The Mission Covenant congregation built their first church in 1880, and the present one in 1908. Both Lutheran and Mission Covenant congregations have their own cemeteries.
Stanton has always had its main business street, proceeding north from where the railroad first went through the town [by where the post office is now]. Early stores were made at least mostly of wood so fire was a problem. There were major fires in 1888, 1904 and 1934 and several others. The fires did not destroy Stanton; it has always rejuvenated.
The financial decline of many towns in the rural Midwest has affected but not stopped Stanton.
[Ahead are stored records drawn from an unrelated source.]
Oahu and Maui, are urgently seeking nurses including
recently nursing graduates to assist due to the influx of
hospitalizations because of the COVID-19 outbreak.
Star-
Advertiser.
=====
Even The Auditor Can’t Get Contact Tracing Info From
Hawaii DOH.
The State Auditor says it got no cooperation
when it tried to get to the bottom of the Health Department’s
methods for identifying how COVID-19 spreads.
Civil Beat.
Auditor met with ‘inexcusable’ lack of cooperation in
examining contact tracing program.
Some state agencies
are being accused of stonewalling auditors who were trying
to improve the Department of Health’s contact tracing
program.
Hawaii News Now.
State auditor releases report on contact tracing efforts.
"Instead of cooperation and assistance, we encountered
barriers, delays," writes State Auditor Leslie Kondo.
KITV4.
The Stanton Area Industrial Foundation was formed in 1970 first to help rebuild the café after a fire. It continued to help stimulate the Stanton economy. In 1988 it started building homes to sell. For this and other reasons the population has remained close to 700.
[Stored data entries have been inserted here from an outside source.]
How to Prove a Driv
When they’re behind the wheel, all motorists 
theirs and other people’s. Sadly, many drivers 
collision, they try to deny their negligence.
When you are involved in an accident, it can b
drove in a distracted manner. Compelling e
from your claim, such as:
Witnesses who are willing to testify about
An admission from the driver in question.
Agriculture is the dominant business in the community. For most of Stanton’s history every business depended on the farming community [active and retired] to be its main customer base.
The school system has also gone through transitions but survives with many successes in the record. The football team was Iowa eight-man champion in 2007.
Baseball has had a major role in Stanton history. The whole nation has had its romance with the sport, but Stanton has had a closer relationship than usual. One of the highs was in 1936 when the town team played in the national semi-pro tournament. Every year since 1939 [except 1942- 1946] Stanton has held Baseball Day – a day when all of the teams in town played a game sometime that day. Several times an ex-major leaguer came to play with the town team. That list includes Bob Feller, Bobby Richardson, Bob Cerv and Wilmer Mizell. On such occasions the crowd was over 3,000. For many baseball fans it was the event of the year.
There are several symbols and events that celebrate the Swedish connection. The most obvious are Santa Lucia, Skona Maj, the Dala horse, and, of course, the water towers.
The Santa Lucia tradition [now as a contest & program held about December 13] originated in Sicily ca. 300, spread to Sweden and in 1952 was brought to Stanton by the local Entre Nous club. By the rules any girl aged 13-19 and the oldest daughter in the home, may compete for the title. The process includes the girl serving her parents breakfast [at least coffee] in bed, followed by a vote by the community to pick the Santa Lucia Queen. The coronation program highlights the season.
Skona Maj is performed on May 31 every year. A male singing group goes to selected homes and places around Stanton singing certain Swedish songs in Swedish.
The Dala horse is a colorful flat wooden horse figure that can be seen imprinted with the residents’ surname near the front door of many houses. The idea originated in Dalarna, Sweden. They can be purchased at the Swedish Heritage & Cultural Center [SHCC] gift shop.
The water towers have been the most visible symbols, beginning in 1971 when the tower built in 1914 was painted and altered to fit the image of a Swedish coffeepot – “the world’s largest.” In 2002 a second water tower was built to appear as a Swedish cup and saucer. The SHCC now has the coffeepot on its lot and an extensive collection of artifacts and information about Sweden and things Swedish.
The Des Moines Register stated in 2000, with the headline “Stanton’s coffeepot runneth over” – “Visit the town that won’t give up.”